◆ Source information ◆
%%

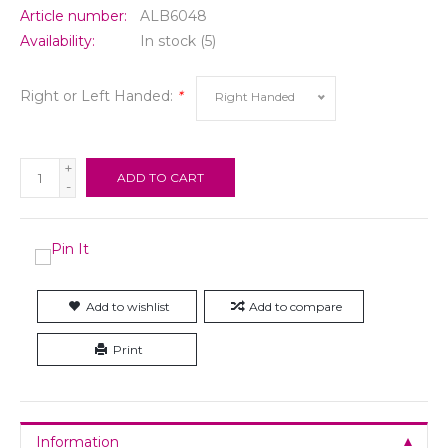
Article number:
ALB6048
Availability:
In stock
(5)
Right or Left Handed:
*
Right Handed
+
ADD TO CART
-
Add to wishlist
Add to compare
Print
Information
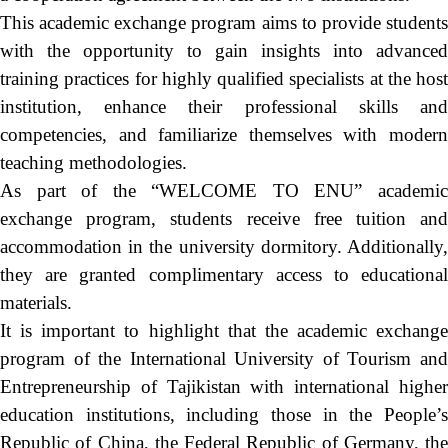
This academic exchange program aims to provide students
with the opportunity to gain insights into advanced
training practices for highly qualified specialists at the host
institution, enhance their professional skills and
competencies, and familiarize themselves with modern
teaching methodologies.
As part of the “WELCOME TO ENU” academic
exchange program, students receive free tuition and
accommodation in the university dormitory. Additionally,
they are granted complimentary access to educational
materials.
It is important to highlight that the academic exchange
program of the International University of Tourism and
Entrepreneurship of Tajikistan with international higher
education institutions, including those in the People’s
Republic of China, the Federal Republic of Germany, the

%%

◆ Assignment ◆
Work out how many lines in the records above contain the word "program", and reply with that number alone.

◆ Answer to this problem ◆
3